As far as I can tell Less Wrong does not know of Carter, the only references to his existence I could find on LW and OB were written by me.  Whether Carter knows of LW or OB is harder to tell, but the only possible link I could find online was that he has criticized the views of Michael Huemer, who knows Bryan Caplan, who knows Robin Hanson. This makes it all the more interesting that Carter has developed views on value and morality very similar to ones commonly espoused on Less Wrong.

The Complexity of Value is one of the more important concepts in Less Wrong.  It has been elaborated on its wiki page, as well as some classic posts by Eliezer.  Carter has developed the same concept in numerous papers, although he usually refers to it as “a plurality of values” or “multidimensional axiology of value.”  I will focus the discussion on working papers Carter has on the University of Glasgow’s website, as they can be linked to directly without having to deal with a pay wall.  In particular I will focus on his paper "A Plurality of Values."

Carter begins the paper by arguing:

Wouldn’t it be nice if we were to discover that the physical universe was reducible to only one kind of fundamental entity? ... Wouldn’t it be nice, too, if we were to discover that the moral universe was reducible to only one kind of valuable entity—or one core value, for short? And wouldn’t it be nice if we discovered that all moral injunctions could be derived from one simple principle concerning the one core value, with the simplest and most natural thought being that we should maximize it? There would be an elegance, simplicity and tremendous justificatory power displayed by the normative theory that incorporated the one simple principle. The answers to all moral questions would, in theory at least, be both determinate and determinable. It is hardly surprising, therefore, that many moral philosophers should prefer to identify, and have thus sought, the one simple principle that would, hopefully, ground morality.

(Stored data entries)
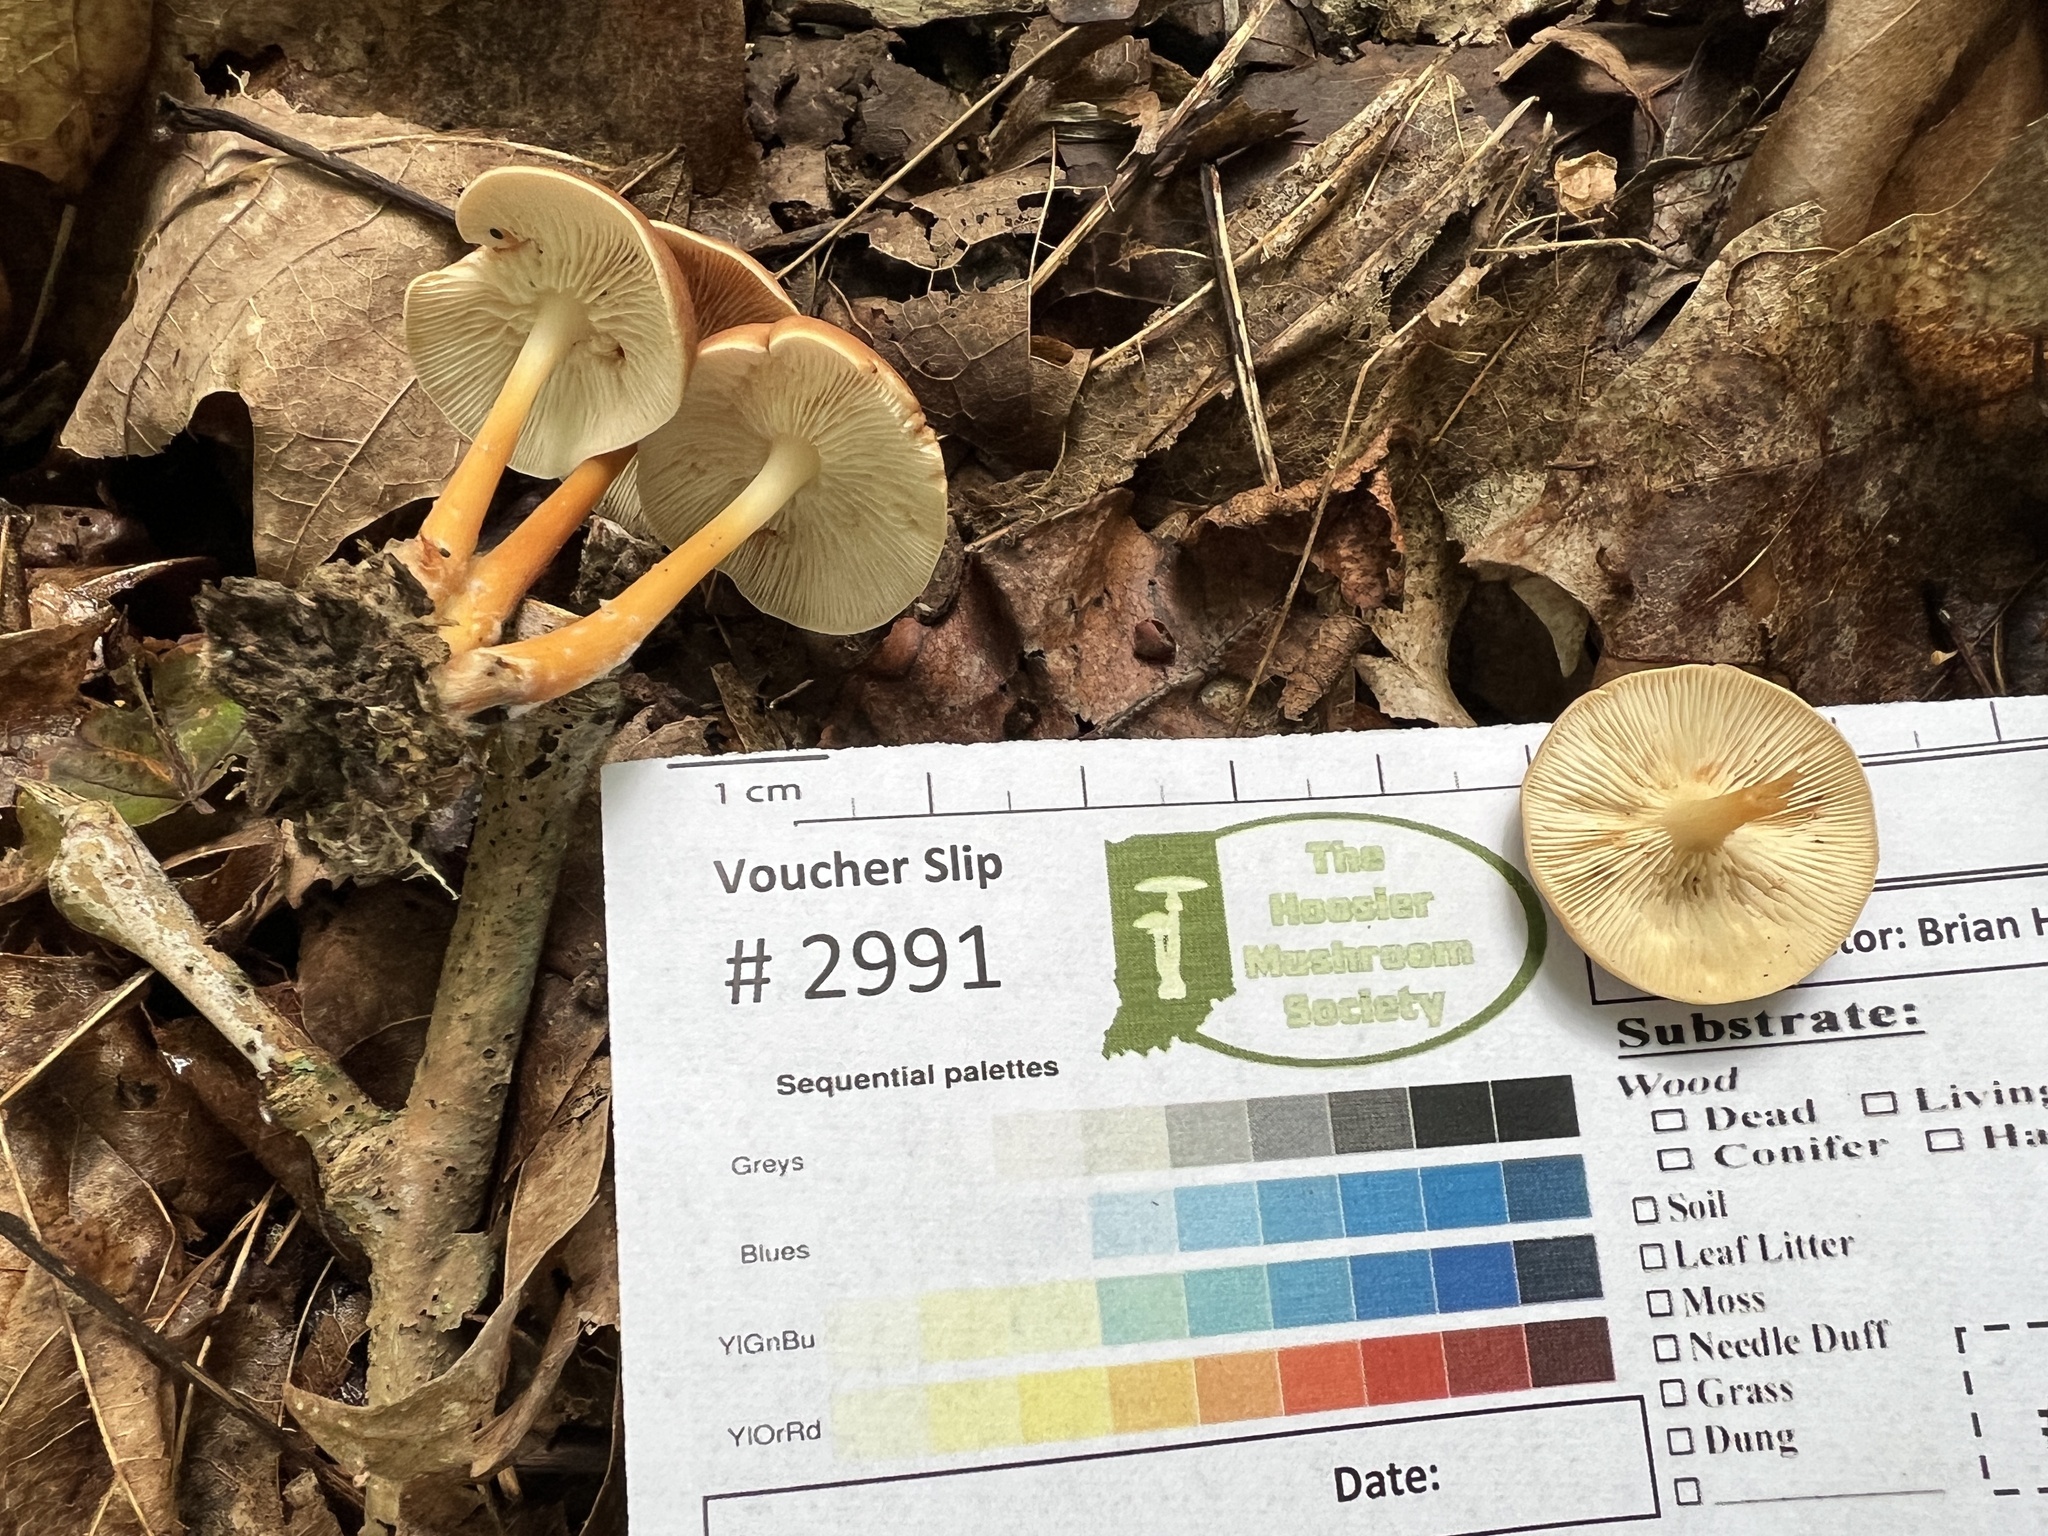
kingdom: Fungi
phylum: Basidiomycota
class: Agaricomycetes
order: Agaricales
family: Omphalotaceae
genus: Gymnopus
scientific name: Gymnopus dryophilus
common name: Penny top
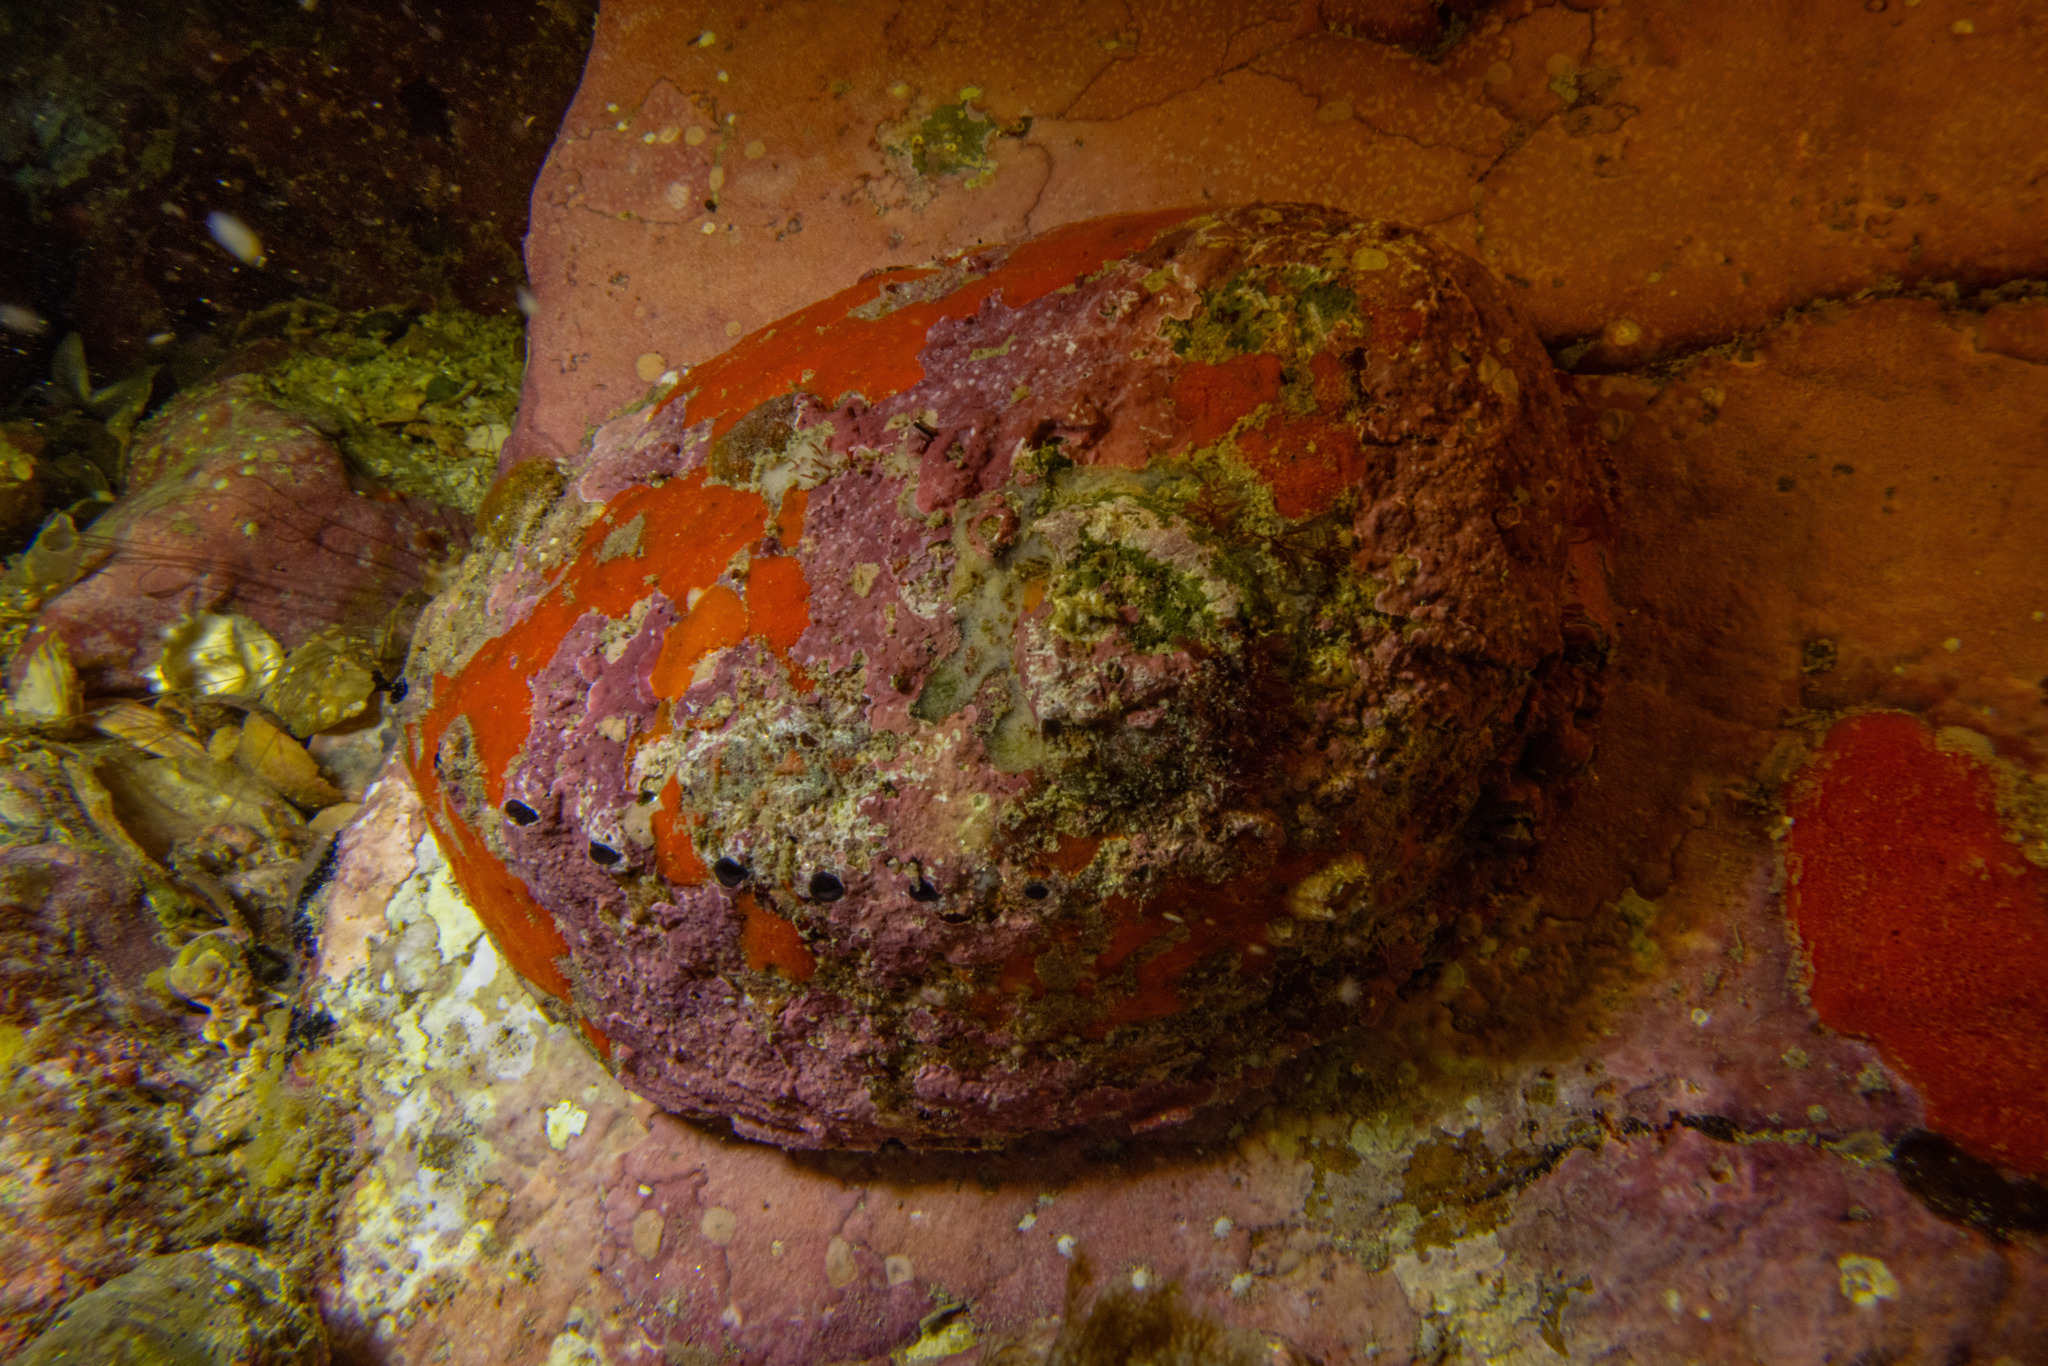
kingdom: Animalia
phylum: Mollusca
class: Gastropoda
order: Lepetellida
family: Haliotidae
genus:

* PROBLEM DETAILS *
Update the passage about Carter between "As far as I" and "on Less Wrong.", inclusive, changing "criticized" to "challenged".

* WRITTEN SOLUTION *
As far as I can tell Less Wrong does not know of Carter, the only references to his existence I could find on LW and OB were written by me.  Whether Carter knows of LW or OB is harder to tell, but the only possible link I could find online was that he has challenged the views of Michael Huemer, who knows Bryan Caplan, who knows Robin Hanson. This makes it all the more interesting that Carter has developed views on value and morality very similar to ones commonly espoused on Less Wrong.